Wed, 28 Apr 2021 11:40:36 GMT
With this week’s release of iOS 14.5, Apple has put another obstacle between marketers and the data they crave. Rather than look for ways around that obstacle, marketers should ask themselves some hard, but important, questions.
The iOS update includes App Tracking Transparency, Apple’s latest measures to enhance user privacy. The feature asks users to explicitly opt into brands sharing user data 'across other companies’ apps and websites,” according to Apple. Crucially, it also allows users to opt out of inter-company sharing of user data.
This comes after Cupertino added 'privacy nutritional labels' to the App Store in Dec. 2020 that detail what user data apps have access to. The privacy labels presented information passively; no user action required. That changes with App Tracking Transparency. While the collection and sharing of user data isn’t banned or blocked, those practices become much more transparent to the user.
Now that users will know how their data is being shared and will have the ability to opt out, marketers should expect the wide-open spigot of user data to start drying up. Not every user will opt out, but enough will that the landscape for user data, ad targeting, and cross-device experiences is bound to change.
That alone should give marketers pause: If users opt out of cross-company data sharing as soon as they’re able, that says a lot about customer attitudes.
That makes this an inflection point for Apple and users, and also for marketers. This is a moment in which brands need to think clearly, carefully, and in a user-centric way about what they do with the data they collect.

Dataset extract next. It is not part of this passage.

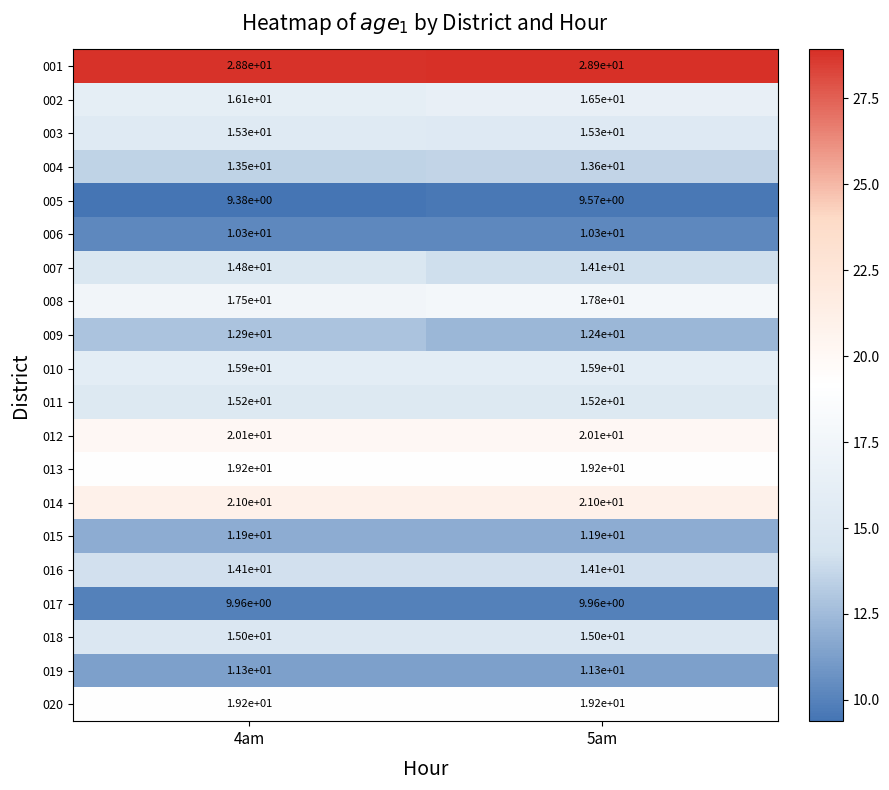

Which category has the highest value across all series?

5am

The App Tracking Transparency opt-out means that the user’s first in-app experience of your brand is learning how you want to share their personal data. Depending on policies and practices, that may make an uncomfortable first impression.
If your app uses geo-location data to provide contextually relevant information that helps users do what they want, it’s hard to imagine that users will object. But if your app collects location data it doesn’t need, shares that with third parties the user isn’t aware of, or uses data in ways that could be deemed invasive, users may be suspicious. It’s not hard to imagine brands with thoughtful data-use policies benefitting from differentiation in particularly competitive spaces.

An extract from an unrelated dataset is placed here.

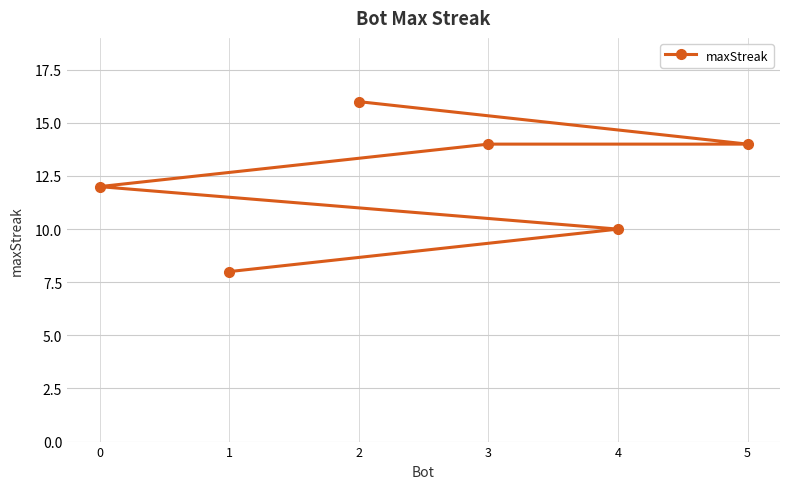

Which category has the lowest value across all series?

1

There will be many workarounds to bypass Apple’s anti-tracking, cookie-less future, but brands need to be careful about their hunger for this data. Users may come to see workarounds as less-than-forthright attempts to capture data they’d rather not share. Implications could range from damaged brand perception to Apple blocking data tracking and sharing even more (imagine the user-data drought that would result from Apple building a system-level VPN into the iOS!).
So, what’s a marketer to do? Return to core values.

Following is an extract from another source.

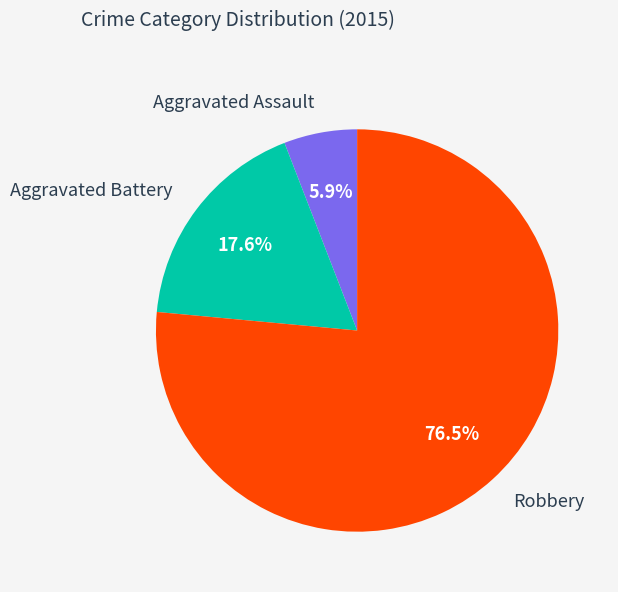

What is the majority slice?

Robbery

Deliver a compelling experience and a lot of value, while being respectful of what you ask users to divulge. Ask some hard questions about how your data collection and sharing practices comport—or don’t—with your brand values.
Combine the delivery of real value with thoughtful data-collection and -sharing policies and users will view some tracking as a fair exchange. Get greedy or flagrant and when users find out—and you should assume they will—they’ll be angry. Is the reputational, and business, risk worth it?